Разумовский, с приезда со двором в Москву, жил в своём доме на Покровке, рядом с церковью Воскресения в Барашах, купол которой с тех пор, в память венчания в ней царицы Елисаветы с графом, украшен золотою короной. Иконостас этой церкви перевезён впоследствии в Почеп.
Мирович приоделся, даже завился в цирульне и пошёл к обедне на Покровку. Он располагал подойти к графу в церкви, где Алексей Григорьевич любил пленять москвичей лором собственных певчих и где он сам, бархатно-певучим, звонким, несколько в нос голосом читал Апостола. У обедни граф не был. Мировичу сказали, что он простудился на придворной охоте, был не совсем здоров и около недели не выходил из дому.
Мирович, на всякий случай, решился зайти в графские хоромы и велел о себе доложить. Сверх ожидания, его не заставили долго ждать с ответом.
– Пожалуйте, – тихо, с улыбкой и южным акцентом сказал степенный, залитый в золото галунов, неслышно двигавшийся по ковру украинец-камердинер, по знаку швейцара показавший гостю дорогу вверх, по разубранной цветами лестнице.
«Увижу прежнего всесильного, бывшего в таком высоком случае человека! – думал Мирович, подходя к кабинету Разумовского. – Он старался быть патроном не только моим, но и моей семьи. Не забывал когда-то Алексей Григорьевич земляков-малороссов, хоть и вышел из черни, из лемешовских пастухов».
Прошлое, далеко улетевшее время мгновенно встало, ожило в мыслях Мировича. Он вспомнил свой приезд с покойным отцом, на волах, в Петербург, приём в Аничковом саду у графа, плясание «трепака» и пение хвалебного канта перед императрицей Елисаветой, определение в кадеты, игру на театре в Гостилицах, встречу с Пчёлкиной и многое, теперь минувшее навсегда.
Сильно похудевший и осунувшийся, но всё ещё замечательно красивый, Разумовский не сразу узнал Мировича, когда тот, введённый камердинером, стал у порога и почтительно, «с решпектом» отвесил ему низкий поклон. Граф сидел с книгой у камина. Он был в белом, вязаном колпаке поверх серебрившихся, ненапудренных волос и в светло-голубом, на серых мерлушках, бархатном халате, со звездой на груди.
– А, земляче! постой!.. Мирович, кажется?.. он? так и есть, вот не ожидал! – взглядевшись в гостя и улыбаясь карими, с краснинкой, ласковыми глазами, сказал Алексей Григорьевич. – Откуда Бог принёс?
Мирович объяснил.
– Так не с рубежа, не с Переяслава? Гей-гей! шкода ж, братику; поедят там без нас все вареники, галушки и шулики… садись, сердце, вот так… Что хмурый стал? Только постой, прежде побожись: не едешь домой на волах?
– Не еду…
– А собака мохнатая, Серко, – жива?
Мировичу было не до шуток.
– Удостойте, ваше графское сиятельство, выслушать партикулярно, – сказал он дрогнувшим голосом.

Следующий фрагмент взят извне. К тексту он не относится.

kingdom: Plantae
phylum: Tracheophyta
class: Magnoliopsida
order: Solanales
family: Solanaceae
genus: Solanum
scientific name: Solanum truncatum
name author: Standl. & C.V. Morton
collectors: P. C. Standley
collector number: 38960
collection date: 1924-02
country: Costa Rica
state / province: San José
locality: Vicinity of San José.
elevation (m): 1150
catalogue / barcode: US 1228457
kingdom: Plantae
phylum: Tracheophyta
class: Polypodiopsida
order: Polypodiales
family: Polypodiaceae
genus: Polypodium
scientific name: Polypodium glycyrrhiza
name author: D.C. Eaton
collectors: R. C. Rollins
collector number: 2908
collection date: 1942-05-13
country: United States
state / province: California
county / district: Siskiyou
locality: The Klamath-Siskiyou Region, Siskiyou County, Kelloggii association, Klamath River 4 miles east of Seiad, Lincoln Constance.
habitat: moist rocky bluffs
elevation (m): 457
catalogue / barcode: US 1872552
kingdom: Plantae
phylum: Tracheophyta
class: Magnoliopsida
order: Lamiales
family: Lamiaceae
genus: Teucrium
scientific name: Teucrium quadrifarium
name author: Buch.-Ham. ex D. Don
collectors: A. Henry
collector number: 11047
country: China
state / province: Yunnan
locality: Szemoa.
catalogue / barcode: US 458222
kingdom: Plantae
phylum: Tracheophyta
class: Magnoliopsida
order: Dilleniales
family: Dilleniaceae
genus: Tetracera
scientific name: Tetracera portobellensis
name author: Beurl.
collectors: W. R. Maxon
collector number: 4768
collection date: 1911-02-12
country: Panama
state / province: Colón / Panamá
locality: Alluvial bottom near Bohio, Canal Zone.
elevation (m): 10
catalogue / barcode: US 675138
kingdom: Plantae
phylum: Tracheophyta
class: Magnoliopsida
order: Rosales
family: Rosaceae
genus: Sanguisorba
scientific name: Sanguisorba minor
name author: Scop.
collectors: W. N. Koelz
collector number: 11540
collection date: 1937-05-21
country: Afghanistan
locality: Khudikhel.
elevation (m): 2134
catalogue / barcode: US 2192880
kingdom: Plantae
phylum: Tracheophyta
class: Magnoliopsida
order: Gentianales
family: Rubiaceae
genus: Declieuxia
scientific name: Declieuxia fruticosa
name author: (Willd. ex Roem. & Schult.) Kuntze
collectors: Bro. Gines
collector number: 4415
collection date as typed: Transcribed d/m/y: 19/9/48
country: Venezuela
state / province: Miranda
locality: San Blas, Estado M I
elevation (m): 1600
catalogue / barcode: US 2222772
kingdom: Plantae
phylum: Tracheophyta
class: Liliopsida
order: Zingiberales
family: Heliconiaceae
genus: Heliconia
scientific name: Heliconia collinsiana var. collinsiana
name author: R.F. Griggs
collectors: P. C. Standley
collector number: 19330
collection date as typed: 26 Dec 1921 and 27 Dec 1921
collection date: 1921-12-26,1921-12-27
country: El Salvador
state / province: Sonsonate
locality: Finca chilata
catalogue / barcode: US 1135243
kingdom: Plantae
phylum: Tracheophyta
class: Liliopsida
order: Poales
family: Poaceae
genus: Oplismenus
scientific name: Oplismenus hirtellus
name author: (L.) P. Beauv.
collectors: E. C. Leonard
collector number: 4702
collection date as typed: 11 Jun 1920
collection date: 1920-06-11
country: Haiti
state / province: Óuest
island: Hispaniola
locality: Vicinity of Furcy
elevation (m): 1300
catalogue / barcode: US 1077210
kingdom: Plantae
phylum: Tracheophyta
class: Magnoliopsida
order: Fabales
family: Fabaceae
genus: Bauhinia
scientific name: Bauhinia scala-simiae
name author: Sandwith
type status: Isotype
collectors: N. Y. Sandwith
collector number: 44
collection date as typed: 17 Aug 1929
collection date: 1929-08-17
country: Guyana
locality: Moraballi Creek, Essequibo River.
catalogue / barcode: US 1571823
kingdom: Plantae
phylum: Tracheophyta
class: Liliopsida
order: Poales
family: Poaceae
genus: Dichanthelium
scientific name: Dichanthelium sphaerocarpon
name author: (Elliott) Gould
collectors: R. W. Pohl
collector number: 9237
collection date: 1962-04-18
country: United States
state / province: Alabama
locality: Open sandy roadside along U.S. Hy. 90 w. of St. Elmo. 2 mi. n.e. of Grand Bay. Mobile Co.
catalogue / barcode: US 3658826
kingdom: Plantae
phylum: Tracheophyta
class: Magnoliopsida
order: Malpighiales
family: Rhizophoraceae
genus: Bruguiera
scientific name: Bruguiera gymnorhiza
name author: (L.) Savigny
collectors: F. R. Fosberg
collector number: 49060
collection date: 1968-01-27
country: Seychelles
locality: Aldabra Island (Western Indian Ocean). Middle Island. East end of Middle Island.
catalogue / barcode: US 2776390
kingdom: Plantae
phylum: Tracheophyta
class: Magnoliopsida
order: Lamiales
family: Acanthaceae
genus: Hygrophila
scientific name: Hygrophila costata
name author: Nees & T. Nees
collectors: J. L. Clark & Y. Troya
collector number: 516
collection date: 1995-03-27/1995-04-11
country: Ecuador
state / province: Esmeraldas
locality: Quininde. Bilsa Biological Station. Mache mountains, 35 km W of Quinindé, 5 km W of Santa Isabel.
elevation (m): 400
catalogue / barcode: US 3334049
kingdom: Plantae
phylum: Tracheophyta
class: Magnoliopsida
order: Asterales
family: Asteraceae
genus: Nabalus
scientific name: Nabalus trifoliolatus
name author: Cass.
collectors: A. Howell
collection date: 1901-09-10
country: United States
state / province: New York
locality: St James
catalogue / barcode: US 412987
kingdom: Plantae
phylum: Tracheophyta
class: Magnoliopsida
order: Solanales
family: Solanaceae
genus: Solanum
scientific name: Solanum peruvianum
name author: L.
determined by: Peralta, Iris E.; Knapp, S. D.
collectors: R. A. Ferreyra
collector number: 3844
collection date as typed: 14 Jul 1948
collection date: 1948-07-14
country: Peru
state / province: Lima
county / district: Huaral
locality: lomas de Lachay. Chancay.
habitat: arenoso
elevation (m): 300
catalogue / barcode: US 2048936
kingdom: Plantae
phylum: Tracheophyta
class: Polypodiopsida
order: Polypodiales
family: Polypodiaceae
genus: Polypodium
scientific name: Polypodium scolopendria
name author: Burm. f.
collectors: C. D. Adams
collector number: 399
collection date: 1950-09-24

Разумовский поднял брови, опустил на колени книгу и всё ещё не покидал улыбки. Ему также вспомнились иные, более счастливые годы, время Елисаветы – время его сказочного, беспримерного «случая» – улетевшего значения, силы, общей зависти и общего раболепного почёта.
– Ужели ж, голубчик, дело? И так-таки именно до меня? – спросил Разумовский.
– Коли дозволите, персонально к вашей чести.